Problem to solve | Copy the following records line for line, starting at the line containing "name author: E. Wimm." and ending with the line containing "collector number: A2739", both included.

Material for this exercise |

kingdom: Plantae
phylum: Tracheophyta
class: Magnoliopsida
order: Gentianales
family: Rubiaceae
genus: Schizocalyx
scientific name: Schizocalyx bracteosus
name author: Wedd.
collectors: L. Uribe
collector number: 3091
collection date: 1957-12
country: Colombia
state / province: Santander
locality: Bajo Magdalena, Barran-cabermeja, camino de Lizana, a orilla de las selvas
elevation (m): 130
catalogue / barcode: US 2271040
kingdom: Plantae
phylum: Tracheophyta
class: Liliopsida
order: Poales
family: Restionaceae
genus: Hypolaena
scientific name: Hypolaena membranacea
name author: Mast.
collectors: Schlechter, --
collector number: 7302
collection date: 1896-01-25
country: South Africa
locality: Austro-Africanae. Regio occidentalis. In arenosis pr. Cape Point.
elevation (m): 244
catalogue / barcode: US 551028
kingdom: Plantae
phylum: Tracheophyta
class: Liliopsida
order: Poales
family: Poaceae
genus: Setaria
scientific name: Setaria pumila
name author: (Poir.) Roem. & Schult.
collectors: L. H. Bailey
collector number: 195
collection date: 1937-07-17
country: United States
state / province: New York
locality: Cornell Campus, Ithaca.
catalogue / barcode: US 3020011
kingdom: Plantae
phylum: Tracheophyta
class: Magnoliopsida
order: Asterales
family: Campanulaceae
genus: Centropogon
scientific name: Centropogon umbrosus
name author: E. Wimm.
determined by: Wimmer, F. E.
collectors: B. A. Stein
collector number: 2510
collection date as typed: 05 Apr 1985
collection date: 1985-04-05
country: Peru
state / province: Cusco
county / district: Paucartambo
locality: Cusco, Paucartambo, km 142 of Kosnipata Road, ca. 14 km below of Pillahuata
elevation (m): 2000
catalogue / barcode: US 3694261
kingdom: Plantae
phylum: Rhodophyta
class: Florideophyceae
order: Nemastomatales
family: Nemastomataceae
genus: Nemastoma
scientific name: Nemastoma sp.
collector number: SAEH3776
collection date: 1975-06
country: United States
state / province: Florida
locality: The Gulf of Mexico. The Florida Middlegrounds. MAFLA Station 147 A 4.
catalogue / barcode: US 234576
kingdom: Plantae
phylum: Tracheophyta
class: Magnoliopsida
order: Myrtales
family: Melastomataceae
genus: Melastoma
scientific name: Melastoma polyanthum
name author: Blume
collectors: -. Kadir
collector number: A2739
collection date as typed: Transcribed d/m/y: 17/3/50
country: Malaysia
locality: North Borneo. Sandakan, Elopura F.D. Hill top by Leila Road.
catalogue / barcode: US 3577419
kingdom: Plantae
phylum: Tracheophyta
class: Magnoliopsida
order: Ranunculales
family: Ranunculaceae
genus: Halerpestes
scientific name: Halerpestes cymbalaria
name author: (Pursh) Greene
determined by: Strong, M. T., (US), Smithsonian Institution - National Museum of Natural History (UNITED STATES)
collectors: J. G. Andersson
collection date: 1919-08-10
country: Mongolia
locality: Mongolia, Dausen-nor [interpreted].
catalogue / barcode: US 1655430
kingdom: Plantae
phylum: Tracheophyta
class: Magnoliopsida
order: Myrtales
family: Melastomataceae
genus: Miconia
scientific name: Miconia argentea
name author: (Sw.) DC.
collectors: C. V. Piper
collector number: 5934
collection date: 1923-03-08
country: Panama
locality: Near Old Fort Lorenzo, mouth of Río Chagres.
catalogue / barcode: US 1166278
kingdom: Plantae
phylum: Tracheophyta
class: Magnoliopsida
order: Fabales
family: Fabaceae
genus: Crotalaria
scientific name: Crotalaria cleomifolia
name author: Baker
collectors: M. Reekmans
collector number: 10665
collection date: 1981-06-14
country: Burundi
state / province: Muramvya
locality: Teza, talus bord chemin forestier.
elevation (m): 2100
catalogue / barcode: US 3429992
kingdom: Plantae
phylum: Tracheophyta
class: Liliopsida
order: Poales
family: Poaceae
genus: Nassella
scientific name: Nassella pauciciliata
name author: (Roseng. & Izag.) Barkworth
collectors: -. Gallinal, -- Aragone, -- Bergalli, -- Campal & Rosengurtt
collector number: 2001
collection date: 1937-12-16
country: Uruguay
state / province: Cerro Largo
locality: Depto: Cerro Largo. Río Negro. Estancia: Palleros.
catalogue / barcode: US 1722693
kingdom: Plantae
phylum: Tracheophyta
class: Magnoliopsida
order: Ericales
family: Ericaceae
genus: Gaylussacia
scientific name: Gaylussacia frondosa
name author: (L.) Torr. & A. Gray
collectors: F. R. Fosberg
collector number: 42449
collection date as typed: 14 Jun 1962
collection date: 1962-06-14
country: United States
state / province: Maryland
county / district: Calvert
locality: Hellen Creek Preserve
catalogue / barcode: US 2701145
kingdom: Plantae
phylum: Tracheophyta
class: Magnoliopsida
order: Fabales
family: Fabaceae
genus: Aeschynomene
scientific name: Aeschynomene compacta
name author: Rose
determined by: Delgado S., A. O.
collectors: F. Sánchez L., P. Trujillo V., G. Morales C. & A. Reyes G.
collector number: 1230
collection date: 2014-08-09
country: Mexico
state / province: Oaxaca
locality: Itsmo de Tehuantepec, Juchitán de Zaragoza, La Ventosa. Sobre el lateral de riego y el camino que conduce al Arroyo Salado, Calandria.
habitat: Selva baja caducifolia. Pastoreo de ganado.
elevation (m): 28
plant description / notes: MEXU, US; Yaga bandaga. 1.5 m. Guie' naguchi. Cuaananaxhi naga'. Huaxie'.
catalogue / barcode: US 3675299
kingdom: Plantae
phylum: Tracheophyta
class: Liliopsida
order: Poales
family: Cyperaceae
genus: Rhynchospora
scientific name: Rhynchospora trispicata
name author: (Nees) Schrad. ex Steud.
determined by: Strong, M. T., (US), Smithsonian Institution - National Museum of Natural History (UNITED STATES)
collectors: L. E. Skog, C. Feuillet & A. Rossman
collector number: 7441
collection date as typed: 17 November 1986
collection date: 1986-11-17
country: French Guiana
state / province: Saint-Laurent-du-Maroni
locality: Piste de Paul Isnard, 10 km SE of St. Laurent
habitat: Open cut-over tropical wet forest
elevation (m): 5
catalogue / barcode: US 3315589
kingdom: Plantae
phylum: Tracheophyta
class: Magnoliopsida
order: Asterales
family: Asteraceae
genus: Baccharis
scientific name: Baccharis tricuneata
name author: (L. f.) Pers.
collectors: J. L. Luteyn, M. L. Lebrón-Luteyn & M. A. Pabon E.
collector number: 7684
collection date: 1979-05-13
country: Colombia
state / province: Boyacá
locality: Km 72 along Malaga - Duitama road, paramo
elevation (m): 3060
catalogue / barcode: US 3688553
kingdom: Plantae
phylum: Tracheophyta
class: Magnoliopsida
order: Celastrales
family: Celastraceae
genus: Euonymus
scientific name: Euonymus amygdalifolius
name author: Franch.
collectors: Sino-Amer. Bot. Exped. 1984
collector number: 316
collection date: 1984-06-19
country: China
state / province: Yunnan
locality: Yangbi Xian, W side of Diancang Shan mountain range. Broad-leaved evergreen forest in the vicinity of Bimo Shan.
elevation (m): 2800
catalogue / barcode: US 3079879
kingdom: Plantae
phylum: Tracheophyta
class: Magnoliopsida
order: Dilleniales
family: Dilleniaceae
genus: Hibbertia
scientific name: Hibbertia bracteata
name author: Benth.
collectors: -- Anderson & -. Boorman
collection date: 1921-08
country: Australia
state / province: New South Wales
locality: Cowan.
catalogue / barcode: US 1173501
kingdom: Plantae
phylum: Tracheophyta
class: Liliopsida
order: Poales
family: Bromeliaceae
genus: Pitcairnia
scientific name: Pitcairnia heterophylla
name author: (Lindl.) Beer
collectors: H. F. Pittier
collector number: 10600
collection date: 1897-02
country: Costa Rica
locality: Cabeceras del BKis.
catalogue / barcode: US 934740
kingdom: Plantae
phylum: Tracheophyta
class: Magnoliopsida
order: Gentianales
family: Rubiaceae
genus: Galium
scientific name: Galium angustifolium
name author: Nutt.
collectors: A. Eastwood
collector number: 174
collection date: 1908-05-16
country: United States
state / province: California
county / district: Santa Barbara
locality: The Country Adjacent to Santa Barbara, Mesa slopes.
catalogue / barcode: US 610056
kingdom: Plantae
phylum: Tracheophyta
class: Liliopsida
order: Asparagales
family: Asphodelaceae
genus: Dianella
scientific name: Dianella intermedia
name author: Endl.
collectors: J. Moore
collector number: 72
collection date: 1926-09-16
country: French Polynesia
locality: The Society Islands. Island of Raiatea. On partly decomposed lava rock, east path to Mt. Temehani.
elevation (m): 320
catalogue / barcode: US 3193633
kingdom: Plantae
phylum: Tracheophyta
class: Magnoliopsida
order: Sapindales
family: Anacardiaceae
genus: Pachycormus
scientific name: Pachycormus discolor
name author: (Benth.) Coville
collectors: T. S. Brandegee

Solution |
name author: E. Wimm.
determined by: Wimmer, F. E.
collectors: B. A. Stein
collector number: 2510
collection date as typed: 05 Apr 1985
collection date: 1985-04-05
country: Peru
state / province: Cusco
county / district: Paucartambo
locality: Cusco, Paucartambo, km 142 of Kosnipata Road, ca. 14 km below of Pillahuata
elevation (m): 2000
catalogue / barcode: US 3694261
kingdom: Plantae
phylum: Rhodophyta
class: Florideophyceae
order: Nemastomatales
family: Nemastomataceae
genus: Nemastoma
scientific name: Nemastoma sp.
collector number: SAEH3776
collection date: 1975-06
country: United States
state / province: Florida
locality: The Gulf of Mexico. The Florida Middlegrounds. MAFLA Station 147 A 4.
catalogue / barcode: US 234576
kingdom: Plantae
phylum: Tracheophyta
class: Magnoliopsida
order: Myrtales
family: Melastomataceae
genus: Melastoma
scientific name: Melastoma polyanthum
name author: Blume
collectors: -. Kadir
collector number: A2739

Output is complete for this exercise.